Porque persiste a tuberculose?
O dia 24 de março marca mais um dia mundial da tuberculose (TB). Nesse dia de 1882, Robert Koch anunciava a sua descoberta do agente causal. Na época a doença matava uma em cada sete pessoas não excluindo classes sociais. A “praga branca” vitimou famosos como Mozart, Modigliani e por cá, Júlio Dinis, todos os sete irmãos e a mãe. A descoberta do bacilo de Koch, o desenvolvimento da vacina BCG, a melhoria das condições de nutrição e higiene levou a uma diminuição da TB ainda antes da descoberta dos antibióticos nos anos 40.
Desde então praticamente não se desenvolveram novas moléculas. A partir dos anos 80 com o surgir da SIDA assistiu-se a um aumento exponencial da tuberculose e ao aparecimento de casos de multirresistência. Todas as imuno-supressões facilitam a doença, toda a doença tratada com antibióticos leva à seleção de estirpes resistentes.
Surpreende muitas pessoas que a tuberculose continue a ser um dos grandes flagelos da humanidade. Uma em cada três pessoas no mundo está infetada, mas não doente (TB latente) e destes 10% irão manifestar a doença à medida que a idade e outras doenças comprometam os seus sistemas imunológicos. Anualmente mais de dez milhões de novos casos de tuberculose são notificados com cerca de dois milhões de mortes.
Há três razões pelas quais a tuberculose persiste: os líderes políticos não entendem a sociologia por trás disso, os cientistas não têm um paradigma efetivo para atacá-lo e os ricos e famosos não morrem mais de TB.

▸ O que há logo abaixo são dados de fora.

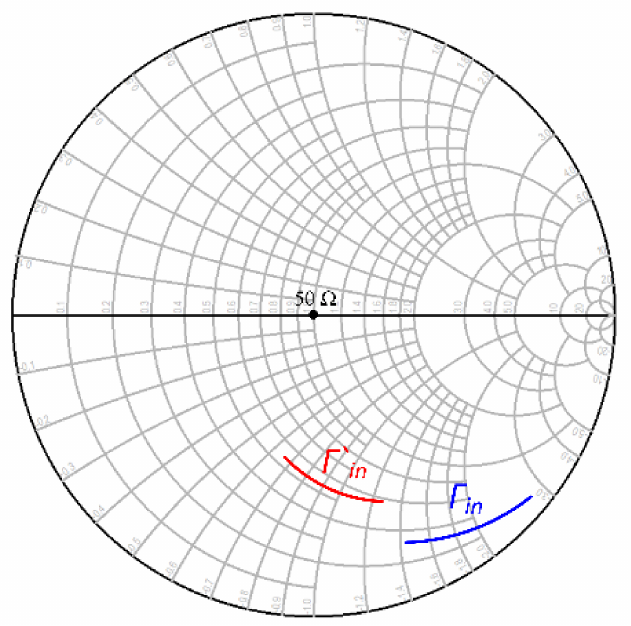
Figure 4. Γ in and Γ (cid:48) for a common-emitter (CE) common base emitter base collector (CBEBC) HBT. in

Seis países – Índia, Indonésia, China, Nigéria, Paquistão e África do Sul – respondem por 60% de todos os casos. A Rússia pode estar subestimando intencionalmente o número de casos e alguns países africanos não sabem quantos dos seus cidadãos estão infetados.
Os líderes políticos não conseguiram compreender os fatores sociológicos por trás da TB. Por exemplo, a prevalência da doença geralmente não aumenta após os desastres naturais, mas ocorreu no Haiti após o terramoto de 2010. Os campos de refugiados estavam lotados, o saneamento era pobre, as crianças estavam cronicamente desnutridas. As prisões e favelas também servem como incubadoras.
A inovação muitas vezes vem da introdução de ferramentas de um domínio diferente: as lesões pulmonares de uma infeção de TB apresentam semelhança marcada com tumores sólidos. O granuloma de TB tem muitas das características patológicas do cancro: hipóxia, núcleo necrótico, colagénio fibroso no rebordo externo, desenvolvimento de uma rede capilar circundante e presença de células fagocíticas. Assim, os cientistas que estão envolvidos na investigação da tuberculose poderiam procurar métodos alternativos para encurtar a duração do tratamento, reduzir a frequência da dose, reduzir os efeitos colaterais. Infelizmente, como não é um problema dos países desenvolvidos e não tem saída economicista, não se investe convenientemente em projetos de investigação na área. Dos três maiores assassinos – HIV, tuberculose e malária – a única doença para a qual temos realmente bons fármacos é para o HIV. A razão é simples: existe um mercado nos Estados Unidos e na Europa.
A terça parte da população infetada poderá começar a veicular estirpes multirresistentes e para as quais já não existe outro tratamento que não a cirurgia do pulmão afetado. Com uma população cada vez a envelhecer mais esta bomba irá explodir-nos nas mãos, mais tarde ou mais cedo, se nada fizermos para procurar e investir em novas alternativas terapêuticas.